Among the records below, how many lines contain the word "владелец"? The answer is a single number.

▬▬▬

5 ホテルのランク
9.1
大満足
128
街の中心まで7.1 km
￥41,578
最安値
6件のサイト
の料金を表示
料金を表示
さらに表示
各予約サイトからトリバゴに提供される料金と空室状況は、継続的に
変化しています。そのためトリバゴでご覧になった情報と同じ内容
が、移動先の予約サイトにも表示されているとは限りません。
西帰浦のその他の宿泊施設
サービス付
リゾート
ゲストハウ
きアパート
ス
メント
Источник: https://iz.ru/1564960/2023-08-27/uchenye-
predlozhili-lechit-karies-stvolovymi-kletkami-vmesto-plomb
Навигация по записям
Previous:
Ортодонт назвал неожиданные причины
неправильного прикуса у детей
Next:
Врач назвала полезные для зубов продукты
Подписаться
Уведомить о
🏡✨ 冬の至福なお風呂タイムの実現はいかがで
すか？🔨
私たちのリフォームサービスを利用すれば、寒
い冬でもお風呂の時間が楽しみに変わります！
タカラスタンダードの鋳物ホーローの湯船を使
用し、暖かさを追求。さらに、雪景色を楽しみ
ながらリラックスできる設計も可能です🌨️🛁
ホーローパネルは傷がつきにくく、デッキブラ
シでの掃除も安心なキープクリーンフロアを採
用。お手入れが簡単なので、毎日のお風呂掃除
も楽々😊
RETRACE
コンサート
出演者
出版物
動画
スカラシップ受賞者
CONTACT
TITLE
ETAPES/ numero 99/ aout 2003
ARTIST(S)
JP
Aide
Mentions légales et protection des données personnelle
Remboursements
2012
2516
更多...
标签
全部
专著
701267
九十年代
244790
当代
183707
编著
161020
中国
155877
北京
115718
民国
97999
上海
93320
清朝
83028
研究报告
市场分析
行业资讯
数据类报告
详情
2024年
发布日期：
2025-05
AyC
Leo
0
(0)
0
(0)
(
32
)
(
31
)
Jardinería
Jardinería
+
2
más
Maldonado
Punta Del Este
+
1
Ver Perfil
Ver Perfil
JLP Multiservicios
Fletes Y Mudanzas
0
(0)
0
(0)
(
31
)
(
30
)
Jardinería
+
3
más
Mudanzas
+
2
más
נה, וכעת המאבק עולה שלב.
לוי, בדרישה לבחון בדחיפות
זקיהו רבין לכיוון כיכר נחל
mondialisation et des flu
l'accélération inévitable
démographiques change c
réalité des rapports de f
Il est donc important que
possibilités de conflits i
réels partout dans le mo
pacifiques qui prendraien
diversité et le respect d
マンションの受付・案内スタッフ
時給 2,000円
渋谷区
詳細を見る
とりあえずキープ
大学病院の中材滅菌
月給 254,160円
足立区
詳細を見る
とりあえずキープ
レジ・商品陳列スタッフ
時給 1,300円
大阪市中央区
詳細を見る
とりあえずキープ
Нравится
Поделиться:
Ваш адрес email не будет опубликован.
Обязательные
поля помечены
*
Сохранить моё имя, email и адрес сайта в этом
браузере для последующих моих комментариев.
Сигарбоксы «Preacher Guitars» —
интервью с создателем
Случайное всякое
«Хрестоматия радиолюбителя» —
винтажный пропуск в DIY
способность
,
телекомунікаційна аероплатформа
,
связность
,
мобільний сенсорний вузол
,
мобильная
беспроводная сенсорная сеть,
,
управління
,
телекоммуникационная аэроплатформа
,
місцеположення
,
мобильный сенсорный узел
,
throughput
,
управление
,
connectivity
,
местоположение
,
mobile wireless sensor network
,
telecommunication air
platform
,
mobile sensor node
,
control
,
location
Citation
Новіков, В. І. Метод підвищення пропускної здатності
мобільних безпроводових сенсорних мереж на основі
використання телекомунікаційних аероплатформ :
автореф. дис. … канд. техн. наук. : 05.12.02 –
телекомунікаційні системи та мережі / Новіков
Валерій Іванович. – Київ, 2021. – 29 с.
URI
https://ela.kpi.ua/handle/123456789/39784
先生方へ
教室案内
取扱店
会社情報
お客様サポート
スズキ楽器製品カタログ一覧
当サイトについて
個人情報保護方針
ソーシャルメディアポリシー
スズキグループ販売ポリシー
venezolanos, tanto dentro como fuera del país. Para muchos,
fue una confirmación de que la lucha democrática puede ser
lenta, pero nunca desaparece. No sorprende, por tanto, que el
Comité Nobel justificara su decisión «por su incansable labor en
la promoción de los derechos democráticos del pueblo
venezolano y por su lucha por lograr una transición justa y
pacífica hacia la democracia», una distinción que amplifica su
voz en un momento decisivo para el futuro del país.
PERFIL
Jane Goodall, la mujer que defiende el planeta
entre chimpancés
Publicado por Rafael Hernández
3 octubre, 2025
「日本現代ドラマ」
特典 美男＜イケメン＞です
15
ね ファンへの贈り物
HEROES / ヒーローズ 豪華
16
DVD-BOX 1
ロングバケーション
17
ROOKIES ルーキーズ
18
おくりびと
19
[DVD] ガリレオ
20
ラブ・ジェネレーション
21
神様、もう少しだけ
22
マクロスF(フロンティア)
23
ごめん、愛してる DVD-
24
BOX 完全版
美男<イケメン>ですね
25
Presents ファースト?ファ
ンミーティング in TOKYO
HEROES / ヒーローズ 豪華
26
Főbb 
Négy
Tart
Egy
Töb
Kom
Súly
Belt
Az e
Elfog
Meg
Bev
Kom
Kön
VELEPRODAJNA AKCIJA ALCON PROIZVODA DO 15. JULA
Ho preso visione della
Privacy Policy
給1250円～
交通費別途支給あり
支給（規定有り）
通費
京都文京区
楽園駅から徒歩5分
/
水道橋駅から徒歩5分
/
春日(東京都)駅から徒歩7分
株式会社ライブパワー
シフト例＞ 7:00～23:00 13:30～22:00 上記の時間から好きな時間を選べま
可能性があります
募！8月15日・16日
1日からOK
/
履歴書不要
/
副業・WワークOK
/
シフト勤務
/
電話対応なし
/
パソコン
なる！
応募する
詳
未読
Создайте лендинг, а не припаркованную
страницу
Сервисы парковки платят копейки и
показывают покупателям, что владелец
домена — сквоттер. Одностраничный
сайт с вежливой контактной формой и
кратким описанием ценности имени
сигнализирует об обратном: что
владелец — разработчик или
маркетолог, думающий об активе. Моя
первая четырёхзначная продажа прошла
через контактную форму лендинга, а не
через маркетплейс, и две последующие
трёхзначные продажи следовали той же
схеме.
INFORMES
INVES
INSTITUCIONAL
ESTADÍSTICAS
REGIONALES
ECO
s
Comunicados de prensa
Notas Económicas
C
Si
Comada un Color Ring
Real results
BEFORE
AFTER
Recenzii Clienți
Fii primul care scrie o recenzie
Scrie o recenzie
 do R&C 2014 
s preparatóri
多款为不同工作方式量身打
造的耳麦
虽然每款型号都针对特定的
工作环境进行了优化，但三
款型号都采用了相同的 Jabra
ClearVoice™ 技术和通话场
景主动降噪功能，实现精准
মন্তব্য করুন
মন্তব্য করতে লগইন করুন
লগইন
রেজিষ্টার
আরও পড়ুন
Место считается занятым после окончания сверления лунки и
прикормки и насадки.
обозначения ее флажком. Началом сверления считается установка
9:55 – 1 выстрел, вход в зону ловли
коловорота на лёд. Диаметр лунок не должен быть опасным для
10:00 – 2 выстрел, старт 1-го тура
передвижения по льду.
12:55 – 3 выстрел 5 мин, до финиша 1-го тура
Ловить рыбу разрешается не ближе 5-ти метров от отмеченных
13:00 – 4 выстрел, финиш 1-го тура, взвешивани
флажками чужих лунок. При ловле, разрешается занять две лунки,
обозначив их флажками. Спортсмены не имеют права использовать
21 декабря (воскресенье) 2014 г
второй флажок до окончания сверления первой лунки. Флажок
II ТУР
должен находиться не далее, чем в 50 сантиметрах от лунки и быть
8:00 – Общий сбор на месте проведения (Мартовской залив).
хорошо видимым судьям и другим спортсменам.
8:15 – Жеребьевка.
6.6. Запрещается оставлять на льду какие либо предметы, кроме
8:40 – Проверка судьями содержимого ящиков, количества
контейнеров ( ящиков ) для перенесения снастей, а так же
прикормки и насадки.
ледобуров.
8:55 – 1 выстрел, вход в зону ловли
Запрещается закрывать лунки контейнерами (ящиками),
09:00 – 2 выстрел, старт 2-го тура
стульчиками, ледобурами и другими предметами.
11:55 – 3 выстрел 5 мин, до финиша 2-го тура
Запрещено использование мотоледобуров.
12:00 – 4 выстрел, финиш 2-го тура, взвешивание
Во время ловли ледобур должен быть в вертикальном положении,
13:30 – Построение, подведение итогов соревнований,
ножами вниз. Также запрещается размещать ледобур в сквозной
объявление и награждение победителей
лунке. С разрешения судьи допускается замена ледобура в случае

▬▬▬

## Output for this exercise
2